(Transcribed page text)
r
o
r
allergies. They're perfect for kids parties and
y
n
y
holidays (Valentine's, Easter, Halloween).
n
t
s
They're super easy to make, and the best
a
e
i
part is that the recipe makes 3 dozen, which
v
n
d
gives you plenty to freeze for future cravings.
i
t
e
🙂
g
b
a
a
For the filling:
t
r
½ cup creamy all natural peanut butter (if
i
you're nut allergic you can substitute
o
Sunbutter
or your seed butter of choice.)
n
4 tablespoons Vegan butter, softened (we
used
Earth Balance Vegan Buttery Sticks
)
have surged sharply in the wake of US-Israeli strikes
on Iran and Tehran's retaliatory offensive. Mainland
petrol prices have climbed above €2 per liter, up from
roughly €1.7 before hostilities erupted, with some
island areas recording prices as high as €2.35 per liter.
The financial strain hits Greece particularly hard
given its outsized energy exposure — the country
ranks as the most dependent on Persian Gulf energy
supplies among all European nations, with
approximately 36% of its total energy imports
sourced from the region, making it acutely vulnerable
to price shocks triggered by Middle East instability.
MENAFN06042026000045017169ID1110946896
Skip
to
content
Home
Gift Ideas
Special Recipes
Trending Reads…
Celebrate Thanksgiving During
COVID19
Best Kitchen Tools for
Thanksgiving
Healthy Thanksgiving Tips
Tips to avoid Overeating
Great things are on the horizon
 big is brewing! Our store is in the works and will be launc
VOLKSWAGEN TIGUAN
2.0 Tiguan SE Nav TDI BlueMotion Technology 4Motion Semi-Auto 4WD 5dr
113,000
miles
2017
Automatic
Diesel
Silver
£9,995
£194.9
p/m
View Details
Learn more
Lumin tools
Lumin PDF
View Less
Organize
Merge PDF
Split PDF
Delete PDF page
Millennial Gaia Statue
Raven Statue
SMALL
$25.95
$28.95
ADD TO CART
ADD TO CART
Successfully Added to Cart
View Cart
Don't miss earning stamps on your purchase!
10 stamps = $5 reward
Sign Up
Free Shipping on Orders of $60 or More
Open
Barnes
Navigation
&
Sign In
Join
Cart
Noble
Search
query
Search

**Goal of the exercise**. Quote everything from the start of the entries down to the line containing "have surged sharply", with both ends included.

**Response area**.
r
o
r
allergies. They're perfect for kids parties and
y
n
y
holidays (Valentine's, Easter, Halloween).
n
t
s
They're super easy to make, and the best
a
e
i
part is that the recipe makes 3 dozen, which
v
n
d
gives you plenty to freeze for future cravings.
i
t
e
🙂
g
b
a
a
For the filling:
t
r
½ cup creamy all natural peanut butter (if
i
you're nut allergic you can substitute
o
Sunbutter
or your seed butter of choice.)
n
4 tablespoons Vegan butter, softened (we
used
Earth Balance Vegan Buttery Sticks
)
have surged sharply in the wake of US-Israeli strikes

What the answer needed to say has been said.